#### Extracted records ####

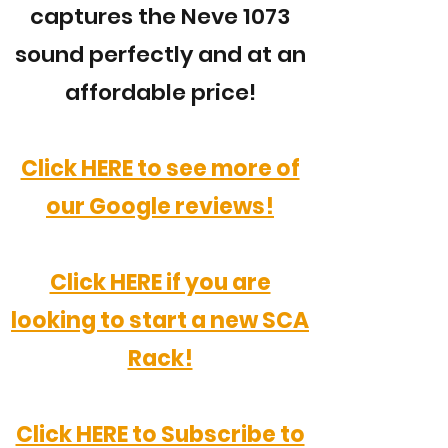
captures the Neve 1073
sound perfectly and at an
affordable price!
Click HERE to see more of
our Google reviews!
Click HERE if you are
looking to start a new SCA
Rack!
Click HERE to Subscribe to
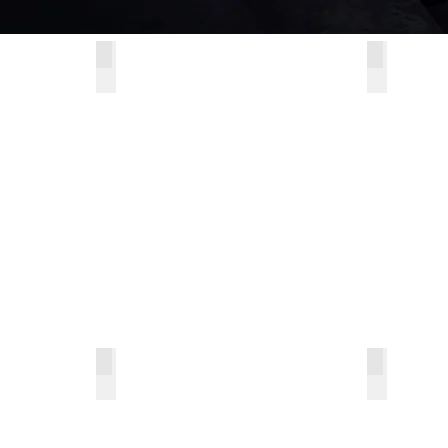
s 180° Turnable Shelf
Champagne Rose Series 270° Turnable Shelf
Hinges
Champagne
Hinges
Rose
Series
270°
Turnable
Shelf
es
Amethyst Series
Encanto 
Amethyst
Encanto
Series
Series
Multi-
Pull-
functional
out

####

▸ Your assignment
Find where "Champagne Rose Series 270° Turnable Shelf" occurs in the data, and please write out that line through the last line exactly, with nothing else.

▸ Output for this exercise
Champagne Rose Series 270° Turnable Shelf
Hinges
Champagne
Hinges
Rose
Series
270°
Turnable
Shelf
es
Amethyst Series
Encanto 
Amethyst
Encanto
Series
Series
Multi-
Pull-
functional
out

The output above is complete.